(ORDEN DE TRABAJO 1): ¿Concuerdan con el texto sobre la gestión de Mortier en el Teatro Real estas afirmaciones? (a) Mortier llegó a Madrid en enero de 2010. (b) Mortier contó con un director musical estable en el Teatro Real. (c) Mortier era licenciado en comunicación. Responde sí o no a cada una y cita literalmente las palabras del texto que lo deciden.
(ORDEN DE TRABAJO 2): ¿Puedes continuar el texto sobre la gestión de Mortier en el Teatro Real a partir de donde termina?

#### TEXTO PARA LEER ####

En Madrid aterriza en enero de 2010 y la ciudad musical queda expectante ante el acontecimiento. Poco a poco, el estilo Mortier va a acabar por polarizar el entorno cultural; de hecho, la polémica y la división de opiniones eran herramientas que el gestor belga controlaba con la eficacia del licenciado en comunicación que era.

Bienvenido, Mister Morti

En su haber: no ha parado de hablarse de que había puesto al Teatro Real de Madrid en la agenda mundial de la ópera; en su debe: que quizá eso mismo no garantiza por sí solo una adecuada salud operística en una ciudad con múltiples carencias históricas.

Se le deben montajes extraordinarios, pero no se le hará justicia completa si no se señalan otros aspectos circunstanciales, cuando no lamentables. En la hora del balance, eso mismo se le puede achacar a cualquiera. Pero Mortier se había hecho con tal protagonismo mediático que amplificaba los claroscuros.

Algunas decisiones suyas eran tan fácilmente discutibles que cobraban un protagonismo quizá exagerado. Por ejemplo, la decisión de no contar con ningún director musical estable. Añádase a ello el que para justificar su decisión faltara al respeto gratuitamente al anterior director musical del coliseo, Jesús López Cobos.

Otras de sus decisiones polémicas (aunque esta quedara para especialistas) era la de fijar su atención comunicativa de forma exclusiva en el diario más importante de la ciudad e ignorar todo lo demás. Y esto no es algo que haya hecho solo en Madrid, también París (que yo sepa) vivió el mismo esquema.

Podríamos seguir añadiendo comentarios sobre decisiones controvertidas de su gestión de las que la más grave se podría resumirse en una mezcla de desdén y desprecio hacía lo español, disfrazado a menudo de un cierto paternalismo y una capacidad dialéctica para negar la evidencia que delataba esa cultura jesuítica en la que se había forjado.

#### DATOS SUMINISTRADOS ####

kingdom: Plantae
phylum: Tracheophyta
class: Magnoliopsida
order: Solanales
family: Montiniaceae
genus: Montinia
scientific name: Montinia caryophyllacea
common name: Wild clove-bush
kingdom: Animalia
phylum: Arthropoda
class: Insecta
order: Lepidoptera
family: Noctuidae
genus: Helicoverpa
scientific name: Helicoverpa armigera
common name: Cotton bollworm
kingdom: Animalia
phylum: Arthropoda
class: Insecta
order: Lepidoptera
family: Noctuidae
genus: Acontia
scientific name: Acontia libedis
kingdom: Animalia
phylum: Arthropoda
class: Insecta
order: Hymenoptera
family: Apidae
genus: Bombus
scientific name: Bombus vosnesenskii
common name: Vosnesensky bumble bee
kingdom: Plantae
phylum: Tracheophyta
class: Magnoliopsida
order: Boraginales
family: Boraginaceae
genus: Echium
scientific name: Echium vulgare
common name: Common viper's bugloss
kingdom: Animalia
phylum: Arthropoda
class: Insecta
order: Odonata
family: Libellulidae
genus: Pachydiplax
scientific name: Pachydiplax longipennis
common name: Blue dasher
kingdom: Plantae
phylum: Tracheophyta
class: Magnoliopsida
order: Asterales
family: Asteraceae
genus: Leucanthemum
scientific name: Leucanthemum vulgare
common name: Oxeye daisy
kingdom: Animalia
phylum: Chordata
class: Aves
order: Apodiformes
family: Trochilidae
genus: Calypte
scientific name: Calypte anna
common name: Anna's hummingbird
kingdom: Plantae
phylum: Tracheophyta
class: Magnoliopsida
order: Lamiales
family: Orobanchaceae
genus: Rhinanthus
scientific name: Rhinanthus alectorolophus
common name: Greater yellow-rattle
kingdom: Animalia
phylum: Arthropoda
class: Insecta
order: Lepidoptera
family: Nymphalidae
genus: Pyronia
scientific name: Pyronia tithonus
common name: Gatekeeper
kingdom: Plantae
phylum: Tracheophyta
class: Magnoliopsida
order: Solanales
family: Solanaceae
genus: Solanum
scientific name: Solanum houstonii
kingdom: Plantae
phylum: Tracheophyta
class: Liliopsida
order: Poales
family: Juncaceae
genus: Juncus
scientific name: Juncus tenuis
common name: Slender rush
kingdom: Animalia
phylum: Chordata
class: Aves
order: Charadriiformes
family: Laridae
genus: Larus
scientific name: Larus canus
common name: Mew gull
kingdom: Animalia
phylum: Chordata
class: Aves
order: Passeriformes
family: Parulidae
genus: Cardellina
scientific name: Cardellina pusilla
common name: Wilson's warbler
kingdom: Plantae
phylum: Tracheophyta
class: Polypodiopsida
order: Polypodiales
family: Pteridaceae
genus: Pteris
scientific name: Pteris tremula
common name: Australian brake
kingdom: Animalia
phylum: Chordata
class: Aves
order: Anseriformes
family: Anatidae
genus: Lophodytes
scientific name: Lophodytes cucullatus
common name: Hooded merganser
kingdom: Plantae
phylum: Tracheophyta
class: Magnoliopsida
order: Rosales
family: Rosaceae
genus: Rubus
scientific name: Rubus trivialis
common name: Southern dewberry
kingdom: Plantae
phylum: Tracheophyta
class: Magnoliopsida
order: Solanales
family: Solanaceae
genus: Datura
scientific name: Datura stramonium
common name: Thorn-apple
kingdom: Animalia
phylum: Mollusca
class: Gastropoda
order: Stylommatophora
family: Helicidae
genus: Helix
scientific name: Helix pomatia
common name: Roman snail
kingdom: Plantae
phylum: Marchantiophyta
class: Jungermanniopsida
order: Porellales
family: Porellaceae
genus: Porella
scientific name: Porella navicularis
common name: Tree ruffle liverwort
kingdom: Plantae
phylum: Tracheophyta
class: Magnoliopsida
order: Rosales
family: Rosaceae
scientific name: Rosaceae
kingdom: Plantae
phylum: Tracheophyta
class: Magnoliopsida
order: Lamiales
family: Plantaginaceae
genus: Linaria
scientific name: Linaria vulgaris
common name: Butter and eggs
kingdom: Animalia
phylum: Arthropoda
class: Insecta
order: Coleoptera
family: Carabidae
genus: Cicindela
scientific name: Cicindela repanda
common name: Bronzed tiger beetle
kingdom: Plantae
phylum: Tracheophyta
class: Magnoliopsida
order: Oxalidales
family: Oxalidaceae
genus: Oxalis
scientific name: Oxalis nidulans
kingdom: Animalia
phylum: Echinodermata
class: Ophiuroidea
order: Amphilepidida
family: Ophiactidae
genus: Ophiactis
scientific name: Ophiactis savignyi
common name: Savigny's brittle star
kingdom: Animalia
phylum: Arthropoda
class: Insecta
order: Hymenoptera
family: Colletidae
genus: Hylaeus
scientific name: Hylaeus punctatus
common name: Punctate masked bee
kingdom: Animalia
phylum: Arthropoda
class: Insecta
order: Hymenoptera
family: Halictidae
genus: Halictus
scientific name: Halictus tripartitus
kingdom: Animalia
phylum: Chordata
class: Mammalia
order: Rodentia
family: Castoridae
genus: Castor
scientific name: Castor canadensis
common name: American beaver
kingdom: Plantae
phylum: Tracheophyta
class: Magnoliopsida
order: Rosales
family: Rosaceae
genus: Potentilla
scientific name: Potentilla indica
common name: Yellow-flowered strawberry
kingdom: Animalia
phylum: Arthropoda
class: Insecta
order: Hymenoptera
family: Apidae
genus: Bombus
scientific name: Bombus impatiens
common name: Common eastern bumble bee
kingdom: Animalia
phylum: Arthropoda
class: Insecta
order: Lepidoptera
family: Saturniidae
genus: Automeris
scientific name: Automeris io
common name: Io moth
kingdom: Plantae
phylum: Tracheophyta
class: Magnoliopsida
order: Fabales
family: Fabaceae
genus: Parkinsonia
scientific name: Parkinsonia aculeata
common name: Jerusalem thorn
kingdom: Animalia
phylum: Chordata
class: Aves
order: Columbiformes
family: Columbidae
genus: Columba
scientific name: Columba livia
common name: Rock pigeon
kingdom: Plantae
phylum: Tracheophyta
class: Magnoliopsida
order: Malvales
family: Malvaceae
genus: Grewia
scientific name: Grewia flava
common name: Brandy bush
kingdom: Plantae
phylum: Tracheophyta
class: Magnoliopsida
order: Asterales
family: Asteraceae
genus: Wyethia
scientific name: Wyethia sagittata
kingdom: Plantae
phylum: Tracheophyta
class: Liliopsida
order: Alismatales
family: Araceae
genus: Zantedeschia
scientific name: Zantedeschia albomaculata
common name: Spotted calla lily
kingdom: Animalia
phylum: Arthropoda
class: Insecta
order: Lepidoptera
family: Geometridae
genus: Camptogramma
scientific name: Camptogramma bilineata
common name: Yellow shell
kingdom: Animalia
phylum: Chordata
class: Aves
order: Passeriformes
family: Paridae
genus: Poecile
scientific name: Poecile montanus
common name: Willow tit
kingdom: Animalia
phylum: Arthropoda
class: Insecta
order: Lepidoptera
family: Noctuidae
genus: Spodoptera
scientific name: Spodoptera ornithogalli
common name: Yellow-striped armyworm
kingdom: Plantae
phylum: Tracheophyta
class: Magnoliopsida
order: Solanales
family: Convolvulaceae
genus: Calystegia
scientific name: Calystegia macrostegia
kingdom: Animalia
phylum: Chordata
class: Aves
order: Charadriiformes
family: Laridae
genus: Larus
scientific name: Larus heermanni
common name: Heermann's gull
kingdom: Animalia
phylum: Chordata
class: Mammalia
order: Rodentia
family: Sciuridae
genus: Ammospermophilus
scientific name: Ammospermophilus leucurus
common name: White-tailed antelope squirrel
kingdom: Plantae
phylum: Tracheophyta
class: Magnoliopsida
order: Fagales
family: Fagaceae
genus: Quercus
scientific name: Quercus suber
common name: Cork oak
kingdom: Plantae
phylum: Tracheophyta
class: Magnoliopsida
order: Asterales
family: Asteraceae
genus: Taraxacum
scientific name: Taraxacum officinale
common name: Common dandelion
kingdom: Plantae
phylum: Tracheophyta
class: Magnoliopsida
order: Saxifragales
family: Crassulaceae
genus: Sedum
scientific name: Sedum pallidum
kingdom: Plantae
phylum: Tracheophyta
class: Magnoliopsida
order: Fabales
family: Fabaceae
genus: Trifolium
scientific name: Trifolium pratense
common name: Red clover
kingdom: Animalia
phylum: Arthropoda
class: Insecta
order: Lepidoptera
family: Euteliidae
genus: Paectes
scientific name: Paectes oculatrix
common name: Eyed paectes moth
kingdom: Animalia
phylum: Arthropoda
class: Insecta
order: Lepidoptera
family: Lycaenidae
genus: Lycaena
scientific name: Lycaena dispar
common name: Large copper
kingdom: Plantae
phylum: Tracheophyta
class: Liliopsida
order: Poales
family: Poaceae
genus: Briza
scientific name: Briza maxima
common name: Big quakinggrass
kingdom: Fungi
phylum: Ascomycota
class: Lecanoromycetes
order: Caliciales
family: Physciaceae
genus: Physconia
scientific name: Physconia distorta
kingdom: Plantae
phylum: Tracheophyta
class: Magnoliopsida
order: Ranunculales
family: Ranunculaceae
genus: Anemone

####

(RESULTADO DE LA TAREA 1):
(a) Sí: «En Madrid aterriza en enero de 2010».
(b) No: «la decisión de no contar con ningún director musical estable».
(c) Sí: «la eficacia del licenciado en comunicación que era».

(RESULTADO DE LA TAREA 2):
Y, sin embargo, moderno

Todo esto, y más, desdibujaba a veces una pasión por modernizar la gestión operística que ha producido no pocos resultados excelentes. Mortier, por ejemplo, había sabido rodearse de artistas de la escena de talla internacional con los que tenía una relación de privilegio (Peter Sellars, Bob Wilson, Michael Haneke, Krzysztof Warlikowski, etc.) y con ellos ha producido en Madrid varios espectáculos de resonancia mundial. Quizá el apartado de batutas no haya alcanzado la misma altura y el propio Mortier no ha dejado de salir en defensa de sus opciones. Pero, en el balance, tampoco está mal y la orquesta del Teatro Real ha ido adquiriendo soltura y experiencia; por más que el sucesor de Mortier, Matabosch, se ha apresurado en nombrar a un director musical, Ivon Bolton, cuya decisión desdice la política de Mortier.

El hecho de que Mortier haya fallecido prácticamente con las botas puestas (de hecho su sustitución se precipitó a causa de una enfermedad que se presumía muy grave, como ha sido), añade un tinte melodramático a esta tensa historia, una resonancia muy operística que no le habría molestado al brillante y controvertido gestor. La noticia de su muerte en su casa de Bruselas, rodeado de sus amigos y allegados, tiene un toque a lo Traviata que le cuadra muy bien.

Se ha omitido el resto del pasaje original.